Любой христианин знает, что самовольный уход из жизни – это тяжелейший проступок, смертный грех, превосходящий даже убийство. Самоубийство – это единственный из самых страшных грехов, в котором нельзя раскаяться. Так что 58-летний император явно не осмелился бы через это переступить, бросив вызов самому Богу и отказавшись признать Его начальником человеческой жизни.

Во-вторых, говоря о смерти Николая I, нельзя забывать и ещё об одном обстоятельстве. Император стоял на пороге старости – в июле 1855 года ему должно было исполниться 59 лет. Конечно, по нынешним временам это немного. Но вот в сравнении с другими Павловичами Николай был чуть ли не долгожителем. Для сравнения: его старший брат Александр I умер в возрасте 47 лет, Константин Павлович – в 52 года, Михаил Павлович – в 51 год, Екатерина Павловна – в 30 лет.

Николай I был погребён в Петропавловском соборе Санкт-Петербурга.
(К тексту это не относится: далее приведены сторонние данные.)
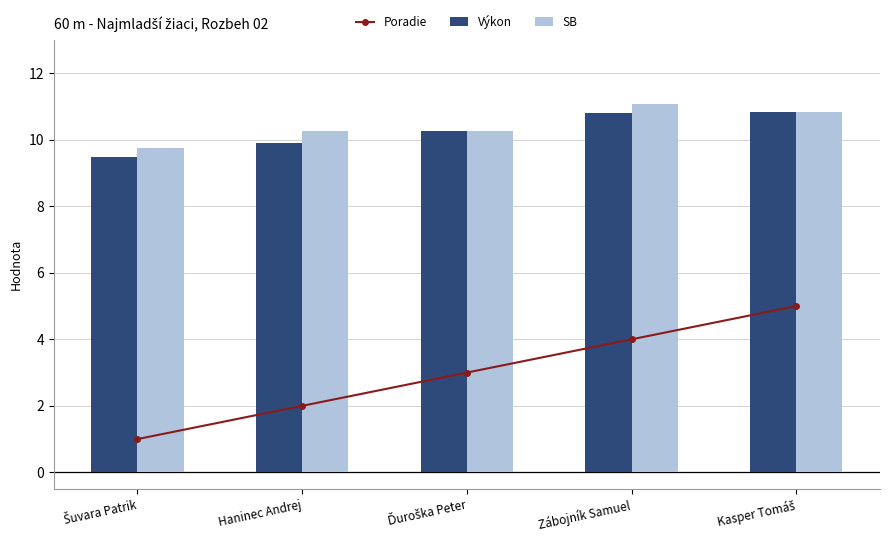

Does the chart contain stacked bars?

No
Александра Фёдоровна, его супруга, скончалась 20 октября (1 ноября) 1860 года в Царском Селе, и она также была похоронена в Петропавловском соборе.

Кстати

Историк Тарле отмечает: «Для врагов николаевского режима это предполагаемое самоубийство было как бы символом полного провала всей системы беспощадного гнёта, олицетворением которой являлся царь, и им хотелось верить, что в ночные часы с 17 на 18 февраля, оставшись наедине с Мандтом, виновник, создавший эту систему и приведший Россию к военной катастрофе, осознал свои исторические преступления и произнёс над собой и своим режимом смертный приговор. Широкие массы в слухах о самоубийстве черпали доказательства близящегося развала строя, ещё так недавно казавшегося несокрушимым».
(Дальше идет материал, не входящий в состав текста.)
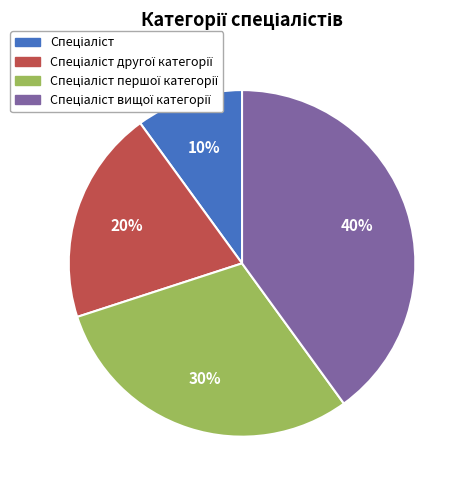

Does any single category account for the majority?

No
Символ провала… Осознал… Произнёс над собой приговор… Всё это, возможно, и так. Но от осознания до конкретного шага – пропасть. Как говорится, «бывает, что не хочется жить, но это вовсе не значит, что хочется не жить». А раз так, то всё же нельзя не согласиться с историком П.А. Зайончковским, который делает следующий вывод: «События в Севастополе отрезвили его. Однако слухи о самоубийстве царя лишены всяких оснований».